**Extrait à lire:**
Il s’agit ici de repeupler les lacs stériles de maisons flottantes et récréatives qui doivent pouvoir dériver de manière autonome pendant quelques semaines, voir quelques mois.
DO ANDROIDS DREAM OF ELECTRIC GARDEN ?
Amélioration de l’auto-suffisance connectée de nos villes
D-503 avec N. Ryan
Ville et attraction : auto-suffisance collective
Depuis 5.500 ans que la ville existe et pour la première fois de l’humanité, 2007 est le moment qui voit 50 % de la population mondiale vivre dans les villes. La ville attire toujours plus l’humanité vers elle. Pourquoi cette attraction ? Est-ce cette auto-suffisance connectée qui pousse les humains au mouvement, à la migration vers les villes ?
La ville est une entité humaine et urbanisée autonome, elle se suffit à elle-même dans bien des domaines ; elle est un centre administratif, politique, religieux, intellectuel, commercial, industriel, etc. Habiter la ville, c’est avoir l’assurance de trouver une réponse à ses besoins, à ses désirs, à ses espérances. Pourtant la ville c’est aussi les bidonvilles, la précarité, le chômage et l’insécurité. Tout n’y est pas qu’attraction. Mais vu le nombre croissant de citadins, il faut croire que la ville a plus d’attraits que d’aspects négatifs. C’est peut-être dans cette poly-qualitativité de la ville, dans cette liberté de pouvoir idéalement se la représenter et de pouvoir faire des choix que l’attraction opère. La ville donne du possible ; elle nous donne à croire au changement, à une évolution permanente — à notre chance.
Rien n’est figé dans la ville ; le mouvement donne forme à son existence. La ville est mouvement. Elle est l’incarnation de la vie tumultueuse des hommes. Elle est le lieu où tout s’opère, tout s’échange et où tout se transforme. Elle est une entité de vie. Elle est Échange — elle est Connectivité par nature. Elle possède en elle de manière symbolique tout ce qui doit assurer son autonomie, sa subsistance et sa survie. Elle est ce liant qui doit satisfaire aux besoins fondamentaux de tous — mais c’est aussi au-delà de ce besoin premier, le lieu où explosent les désirs et les fantasmes de l’imagination collective.

**Tâche à réaliser:** D'après le texte sur la ville, en quelle année la moitié de la population mondiale vit-elle dans les villes pour la première fois ?

Exercices d'interprétation de graphiques:
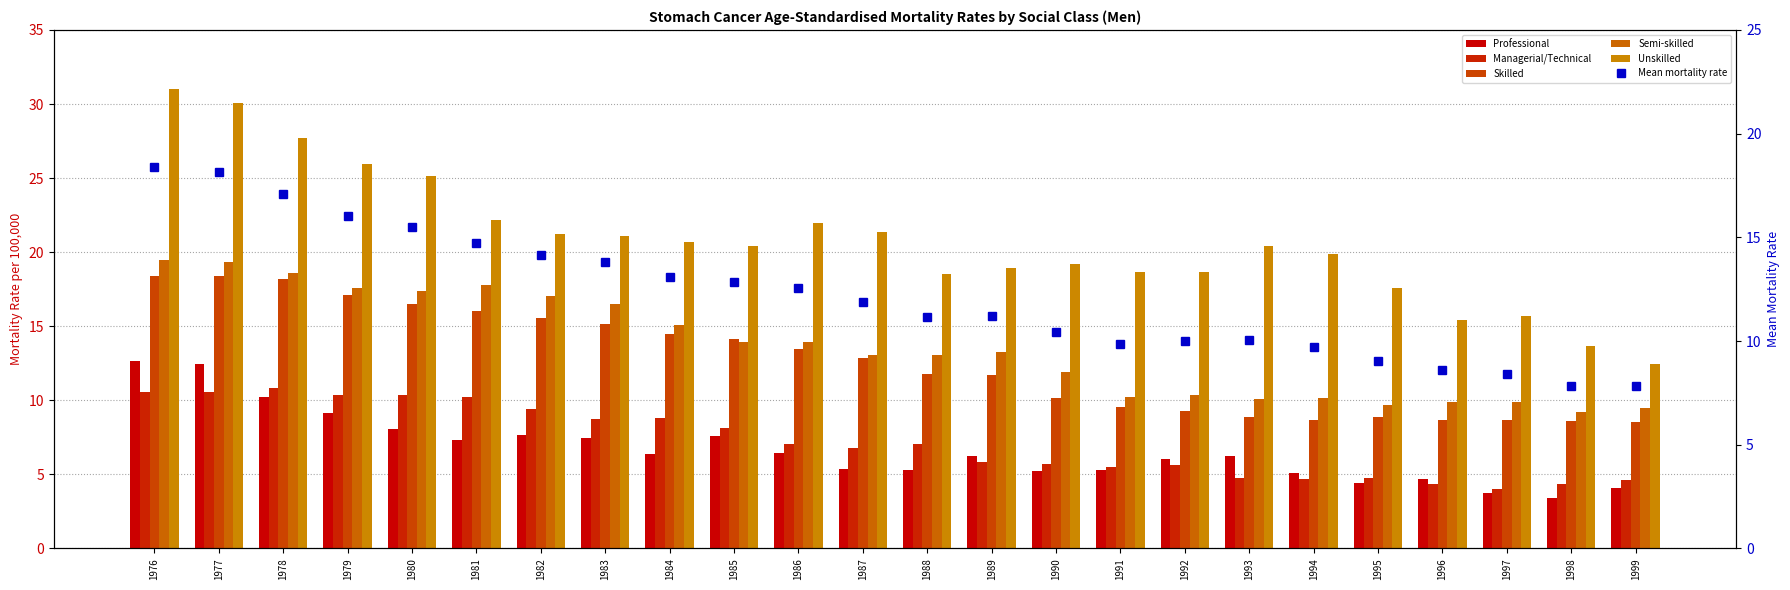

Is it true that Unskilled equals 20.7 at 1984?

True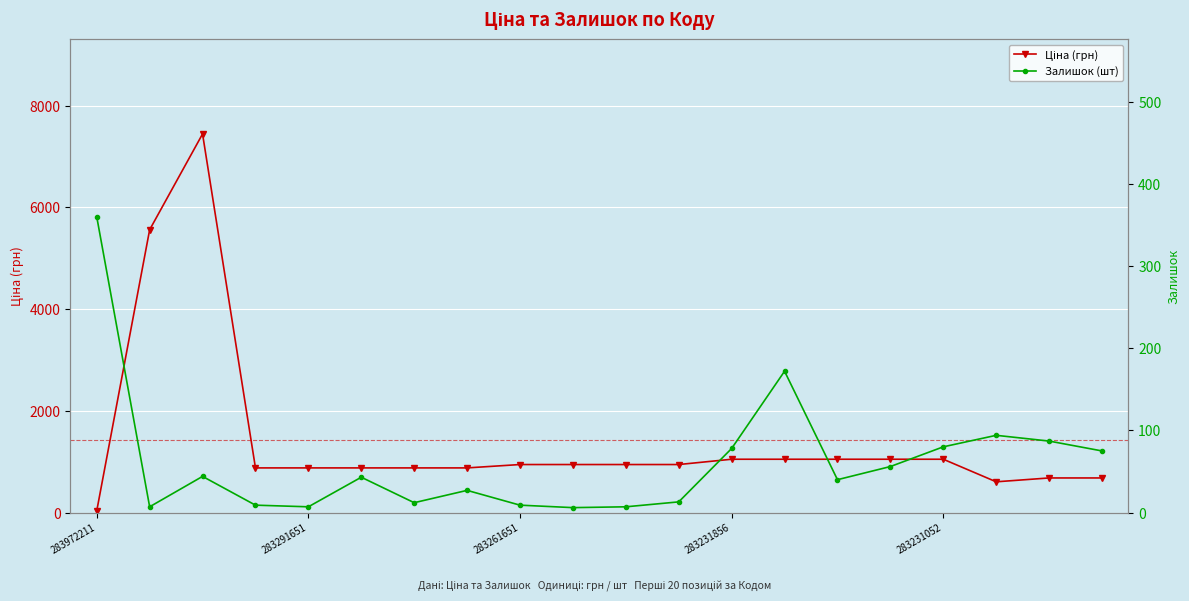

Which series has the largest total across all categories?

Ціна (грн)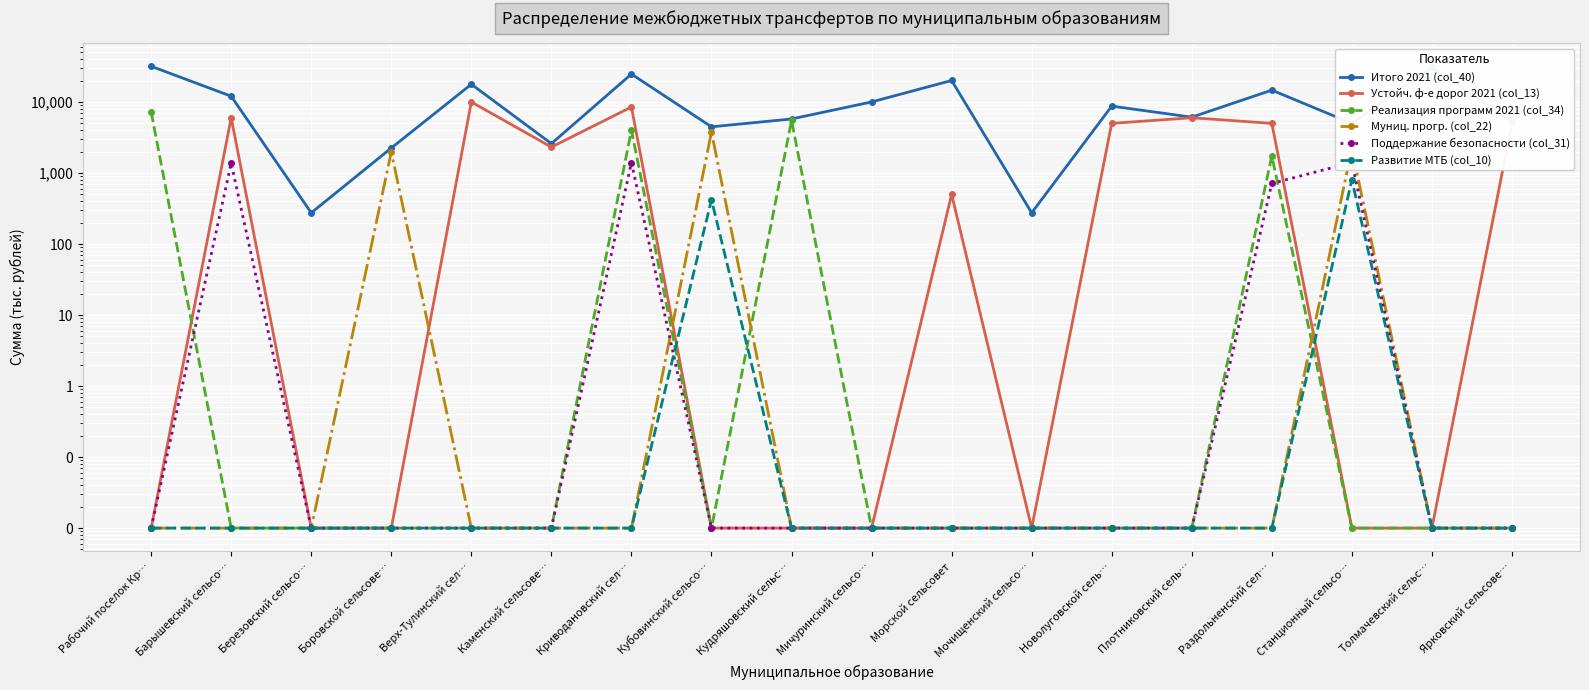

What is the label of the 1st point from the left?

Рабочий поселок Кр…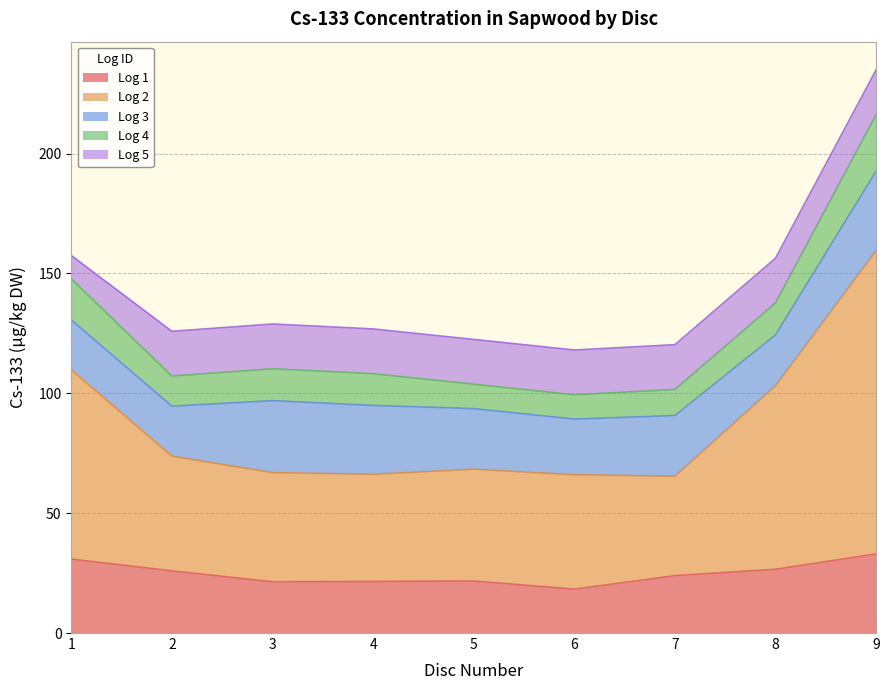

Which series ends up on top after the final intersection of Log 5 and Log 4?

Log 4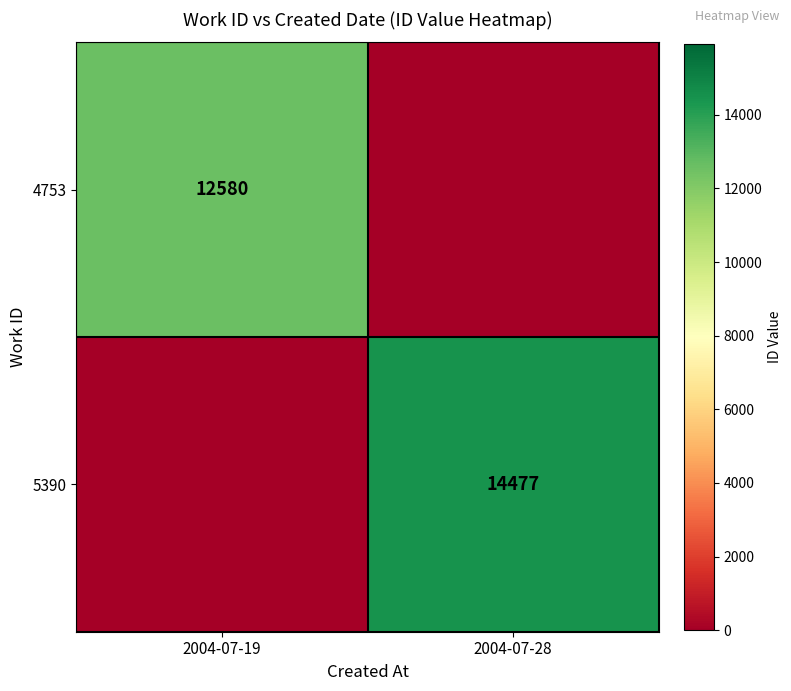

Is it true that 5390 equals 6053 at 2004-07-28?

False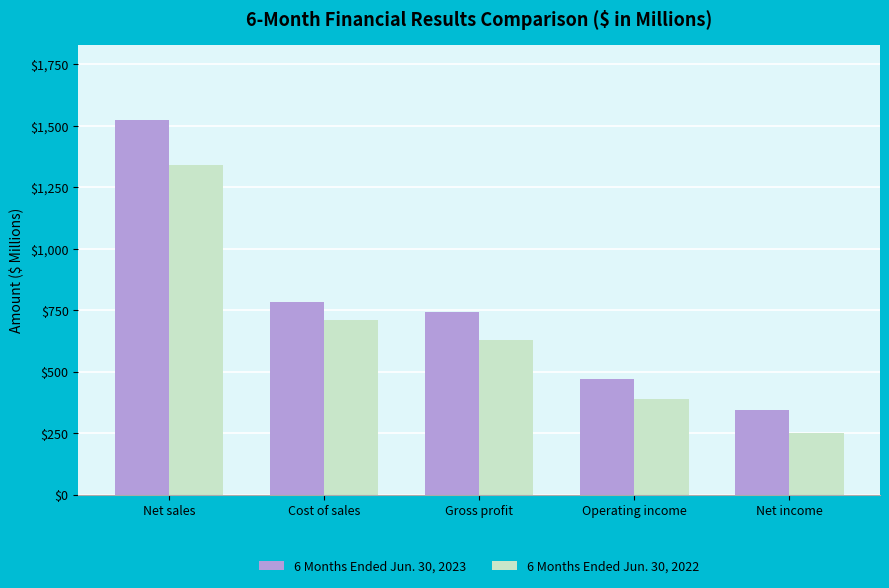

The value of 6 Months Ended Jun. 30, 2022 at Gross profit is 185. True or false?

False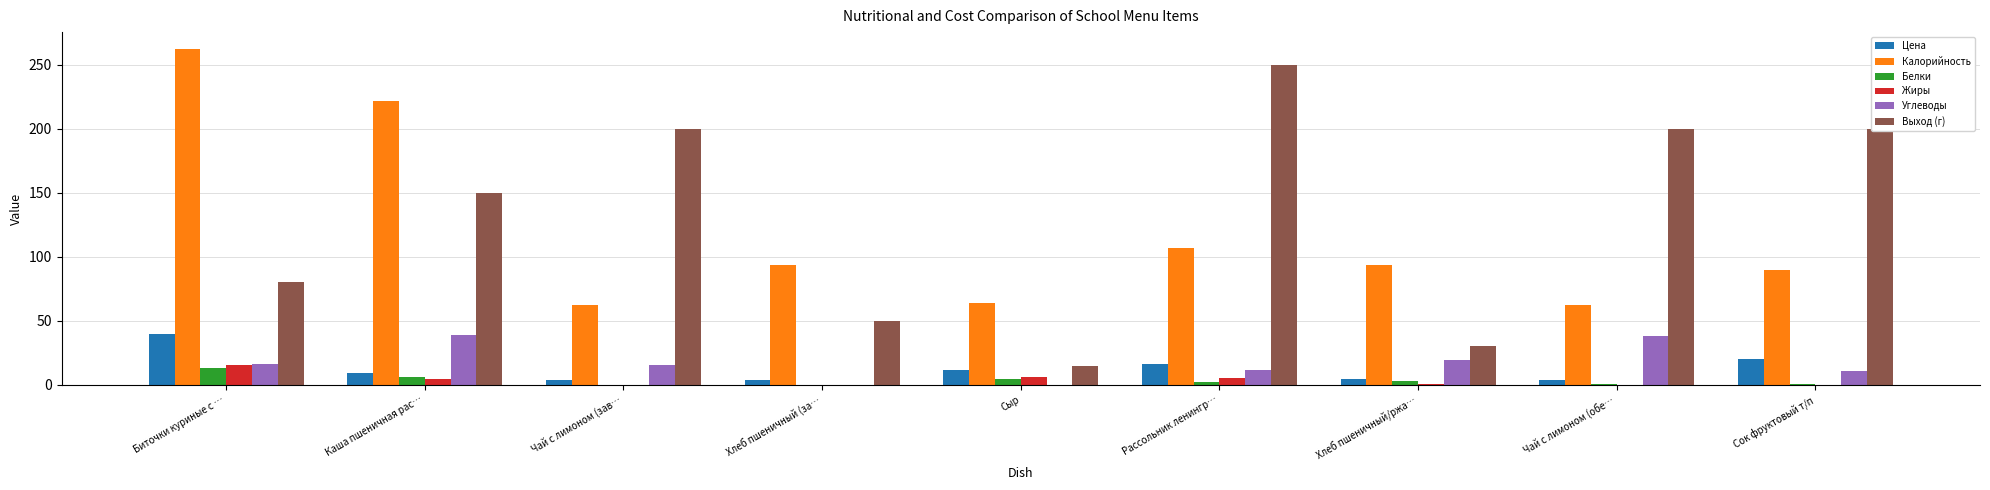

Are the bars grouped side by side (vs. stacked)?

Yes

**Réponse proposée:** En 2007.